An international team of distinguished scientists, including five members of national academies have argued that there are crucial components missing from current climate models that inform about environmental, climatic and economic policies.
This new study shows the relationship between people and the planet shows that the climate change is one of the factors that threats Earth's capacity to support human life.
The article was published in the journal National Science Review.
The study describes how the growth in resource use, land-use change, emissions and pollution has made humanity the dominant driver of change in most of the Earth's natural systems and these changes are having drastic effects on humans with serious and costly consequences.

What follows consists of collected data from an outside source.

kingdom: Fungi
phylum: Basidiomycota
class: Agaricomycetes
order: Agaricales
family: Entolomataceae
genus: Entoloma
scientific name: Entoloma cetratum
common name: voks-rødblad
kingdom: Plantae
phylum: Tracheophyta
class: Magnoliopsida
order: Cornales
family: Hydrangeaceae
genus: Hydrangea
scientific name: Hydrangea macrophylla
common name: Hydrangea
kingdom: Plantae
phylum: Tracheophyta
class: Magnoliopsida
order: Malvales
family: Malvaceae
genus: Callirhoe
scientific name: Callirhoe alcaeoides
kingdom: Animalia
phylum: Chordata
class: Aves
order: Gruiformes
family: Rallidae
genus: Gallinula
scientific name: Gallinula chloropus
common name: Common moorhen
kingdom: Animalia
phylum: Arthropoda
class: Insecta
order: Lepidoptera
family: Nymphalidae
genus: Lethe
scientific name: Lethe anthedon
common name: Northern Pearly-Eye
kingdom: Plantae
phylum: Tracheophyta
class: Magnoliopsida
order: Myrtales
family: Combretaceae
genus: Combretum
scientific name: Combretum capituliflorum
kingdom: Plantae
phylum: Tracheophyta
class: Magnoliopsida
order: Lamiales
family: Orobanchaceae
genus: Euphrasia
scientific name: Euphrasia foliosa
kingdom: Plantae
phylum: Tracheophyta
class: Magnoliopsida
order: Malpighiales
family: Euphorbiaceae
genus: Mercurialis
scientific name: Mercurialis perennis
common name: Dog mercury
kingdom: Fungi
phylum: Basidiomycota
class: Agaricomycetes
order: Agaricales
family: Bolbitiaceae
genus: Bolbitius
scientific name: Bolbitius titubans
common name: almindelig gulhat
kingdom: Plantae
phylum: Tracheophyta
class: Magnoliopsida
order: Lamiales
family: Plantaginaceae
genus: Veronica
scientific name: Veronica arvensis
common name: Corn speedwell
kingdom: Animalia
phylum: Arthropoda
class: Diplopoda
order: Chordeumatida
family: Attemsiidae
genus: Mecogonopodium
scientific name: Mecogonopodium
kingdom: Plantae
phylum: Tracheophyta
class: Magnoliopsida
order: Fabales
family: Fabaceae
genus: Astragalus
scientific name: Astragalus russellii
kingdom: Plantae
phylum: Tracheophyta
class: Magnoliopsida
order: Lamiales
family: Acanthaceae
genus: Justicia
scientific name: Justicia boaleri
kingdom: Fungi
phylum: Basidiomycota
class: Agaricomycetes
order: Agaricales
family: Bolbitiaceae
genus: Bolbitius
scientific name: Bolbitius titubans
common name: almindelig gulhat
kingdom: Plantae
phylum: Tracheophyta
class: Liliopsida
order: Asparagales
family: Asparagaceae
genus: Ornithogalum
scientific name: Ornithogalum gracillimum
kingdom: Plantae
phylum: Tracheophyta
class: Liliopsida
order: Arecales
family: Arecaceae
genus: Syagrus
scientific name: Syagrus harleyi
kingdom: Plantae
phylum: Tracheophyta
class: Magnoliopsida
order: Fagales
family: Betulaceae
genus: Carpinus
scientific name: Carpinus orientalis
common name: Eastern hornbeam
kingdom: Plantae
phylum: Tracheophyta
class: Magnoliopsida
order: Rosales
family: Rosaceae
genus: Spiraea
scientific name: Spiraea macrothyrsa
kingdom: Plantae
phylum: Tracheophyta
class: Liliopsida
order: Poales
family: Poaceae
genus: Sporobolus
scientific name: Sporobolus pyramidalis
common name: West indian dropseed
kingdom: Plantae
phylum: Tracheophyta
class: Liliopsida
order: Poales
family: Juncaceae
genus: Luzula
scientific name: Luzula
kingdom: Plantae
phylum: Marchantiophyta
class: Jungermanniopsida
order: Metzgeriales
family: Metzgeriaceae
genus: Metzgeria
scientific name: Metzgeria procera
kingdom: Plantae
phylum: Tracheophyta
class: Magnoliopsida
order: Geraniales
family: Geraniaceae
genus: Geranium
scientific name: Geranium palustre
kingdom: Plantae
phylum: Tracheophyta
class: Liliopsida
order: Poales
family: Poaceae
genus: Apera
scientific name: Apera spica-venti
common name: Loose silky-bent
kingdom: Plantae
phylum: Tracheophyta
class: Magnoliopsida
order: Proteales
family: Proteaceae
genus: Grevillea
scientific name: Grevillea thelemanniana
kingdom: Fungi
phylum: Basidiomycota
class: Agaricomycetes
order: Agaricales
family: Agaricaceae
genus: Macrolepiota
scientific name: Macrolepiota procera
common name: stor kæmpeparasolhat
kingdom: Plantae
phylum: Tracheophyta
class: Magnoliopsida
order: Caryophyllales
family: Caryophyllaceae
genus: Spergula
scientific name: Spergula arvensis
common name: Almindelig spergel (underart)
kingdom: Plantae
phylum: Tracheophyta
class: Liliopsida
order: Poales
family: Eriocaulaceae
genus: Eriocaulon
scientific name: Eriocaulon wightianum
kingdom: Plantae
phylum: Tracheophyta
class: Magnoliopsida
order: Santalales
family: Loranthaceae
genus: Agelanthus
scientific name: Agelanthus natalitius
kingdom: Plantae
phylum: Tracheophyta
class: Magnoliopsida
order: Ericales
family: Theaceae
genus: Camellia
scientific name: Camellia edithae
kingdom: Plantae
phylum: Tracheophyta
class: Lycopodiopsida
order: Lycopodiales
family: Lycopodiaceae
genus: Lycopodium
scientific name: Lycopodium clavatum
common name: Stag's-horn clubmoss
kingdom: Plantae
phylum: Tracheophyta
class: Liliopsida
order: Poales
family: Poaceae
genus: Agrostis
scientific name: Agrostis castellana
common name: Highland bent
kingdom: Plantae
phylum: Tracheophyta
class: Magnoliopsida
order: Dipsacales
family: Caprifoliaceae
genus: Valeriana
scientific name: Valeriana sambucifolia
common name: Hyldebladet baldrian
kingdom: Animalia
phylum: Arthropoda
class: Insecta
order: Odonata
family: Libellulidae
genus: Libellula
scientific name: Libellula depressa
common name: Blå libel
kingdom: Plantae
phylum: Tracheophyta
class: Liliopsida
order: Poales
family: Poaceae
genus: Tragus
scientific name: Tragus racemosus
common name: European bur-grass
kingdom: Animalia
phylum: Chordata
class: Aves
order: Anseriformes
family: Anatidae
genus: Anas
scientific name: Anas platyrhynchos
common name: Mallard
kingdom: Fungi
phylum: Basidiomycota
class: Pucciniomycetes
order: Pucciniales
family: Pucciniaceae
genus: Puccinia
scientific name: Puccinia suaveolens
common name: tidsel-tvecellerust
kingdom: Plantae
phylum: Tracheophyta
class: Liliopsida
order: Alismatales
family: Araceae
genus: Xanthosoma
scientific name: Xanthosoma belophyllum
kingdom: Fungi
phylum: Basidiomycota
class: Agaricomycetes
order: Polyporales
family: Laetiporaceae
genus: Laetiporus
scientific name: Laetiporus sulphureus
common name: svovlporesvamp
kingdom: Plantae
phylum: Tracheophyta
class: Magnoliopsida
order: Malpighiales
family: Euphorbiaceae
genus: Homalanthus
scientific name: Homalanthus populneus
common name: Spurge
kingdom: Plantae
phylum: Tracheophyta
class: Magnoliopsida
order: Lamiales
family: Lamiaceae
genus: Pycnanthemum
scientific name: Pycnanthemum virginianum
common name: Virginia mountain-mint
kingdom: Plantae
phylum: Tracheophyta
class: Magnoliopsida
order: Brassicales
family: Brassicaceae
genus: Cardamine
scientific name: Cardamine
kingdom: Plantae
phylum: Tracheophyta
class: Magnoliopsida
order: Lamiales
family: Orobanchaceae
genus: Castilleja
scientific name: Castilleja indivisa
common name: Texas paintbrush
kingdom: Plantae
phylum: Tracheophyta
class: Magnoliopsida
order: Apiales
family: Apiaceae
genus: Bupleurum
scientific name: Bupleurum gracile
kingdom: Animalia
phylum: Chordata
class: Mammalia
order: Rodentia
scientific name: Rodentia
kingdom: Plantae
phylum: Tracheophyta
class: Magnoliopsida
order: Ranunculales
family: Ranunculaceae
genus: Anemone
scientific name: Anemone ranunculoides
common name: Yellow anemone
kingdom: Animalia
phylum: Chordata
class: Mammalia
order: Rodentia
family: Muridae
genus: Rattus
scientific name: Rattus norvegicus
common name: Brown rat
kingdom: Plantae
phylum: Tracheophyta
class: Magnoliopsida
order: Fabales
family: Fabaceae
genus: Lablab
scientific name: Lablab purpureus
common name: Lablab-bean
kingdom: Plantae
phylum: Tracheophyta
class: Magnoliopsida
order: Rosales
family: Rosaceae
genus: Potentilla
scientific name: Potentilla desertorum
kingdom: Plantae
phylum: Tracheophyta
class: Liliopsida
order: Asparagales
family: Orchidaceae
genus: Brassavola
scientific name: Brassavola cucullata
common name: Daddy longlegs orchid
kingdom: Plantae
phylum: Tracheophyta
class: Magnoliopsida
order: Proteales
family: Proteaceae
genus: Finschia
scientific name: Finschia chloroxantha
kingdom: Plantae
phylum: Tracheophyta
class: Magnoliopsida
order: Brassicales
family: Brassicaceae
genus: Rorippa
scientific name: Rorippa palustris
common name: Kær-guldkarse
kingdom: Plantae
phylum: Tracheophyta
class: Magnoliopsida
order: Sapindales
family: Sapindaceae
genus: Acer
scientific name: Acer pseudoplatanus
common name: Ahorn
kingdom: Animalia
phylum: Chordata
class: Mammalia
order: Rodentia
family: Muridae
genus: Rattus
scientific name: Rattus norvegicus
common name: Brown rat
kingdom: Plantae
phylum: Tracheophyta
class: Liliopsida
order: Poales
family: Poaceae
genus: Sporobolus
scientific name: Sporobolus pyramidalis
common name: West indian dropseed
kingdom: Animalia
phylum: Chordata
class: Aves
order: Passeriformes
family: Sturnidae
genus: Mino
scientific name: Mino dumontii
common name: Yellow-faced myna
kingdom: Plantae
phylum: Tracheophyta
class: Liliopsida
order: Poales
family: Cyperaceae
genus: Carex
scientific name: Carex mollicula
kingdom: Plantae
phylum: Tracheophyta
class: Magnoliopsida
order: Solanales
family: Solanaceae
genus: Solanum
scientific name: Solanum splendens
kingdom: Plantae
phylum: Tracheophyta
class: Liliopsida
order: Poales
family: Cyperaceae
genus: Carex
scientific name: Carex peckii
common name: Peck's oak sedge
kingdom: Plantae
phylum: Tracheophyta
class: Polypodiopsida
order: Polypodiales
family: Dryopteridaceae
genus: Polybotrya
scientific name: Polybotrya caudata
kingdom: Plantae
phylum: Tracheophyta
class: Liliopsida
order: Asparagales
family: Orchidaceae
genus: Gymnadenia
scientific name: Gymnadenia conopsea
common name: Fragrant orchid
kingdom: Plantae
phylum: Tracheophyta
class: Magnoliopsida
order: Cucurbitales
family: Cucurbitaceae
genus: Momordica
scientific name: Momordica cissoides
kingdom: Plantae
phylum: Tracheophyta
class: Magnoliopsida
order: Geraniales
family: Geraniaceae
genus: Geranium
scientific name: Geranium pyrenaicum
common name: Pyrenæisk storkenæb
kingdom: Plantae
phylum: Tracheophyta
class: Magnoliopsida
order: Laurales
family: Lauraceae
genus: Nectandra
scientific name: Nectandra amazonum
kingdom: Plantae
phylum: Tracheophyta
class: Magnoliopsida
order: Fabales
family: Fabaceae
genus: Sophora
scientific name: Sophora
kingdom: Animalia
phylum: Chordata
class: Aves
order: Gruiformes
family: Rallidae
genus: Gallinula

The authors say that current estimates of the impact of climate change do not connect human variables like demographics, economic growth, inequality, economic growth and migration, with planetry changes. That makes all the current models miss the important feedbacks in real Earth-human system, especially those that may result in unexpected outcomes.
Furthermore, the authors argue that some of the existing models are unreliable. The United Nations projections of a relatively stable population for the whole of the developed world depend, on dramatic and highly unlikely declines projected in a few key countries. For example, Japan must decline by 34%, Germany by 31% and Russia by about 30% for the projected stability in total developed country population to be born out. 12 countries in addition, often highlighted for their low birth rates, like Italy and Spain, are not projected to decline by even 1% for decades.
"Current models are likely to miss critical feedback in the combined Earth-Human system. It would be like trying to predict El Niño with a sophisticated atmospheric model but with the Sea Surface Temperatures taken from external, independent projections by, for example, the United Nations. Without including the real feedbacks, predictions for coupled systems cannot work; the model can get away from reality very quickly," said co-author Eugenia Kalnay, professor of Atmospheric and Oceanic Science at University of Maryland.
In this new research, the authors present extensive evidence of the need for a new type of model that incorporates the feedbacks that the earth system has on humans, and propose a framework for future modeling that would serve as a more realistic guide for policymaking and sustainable development.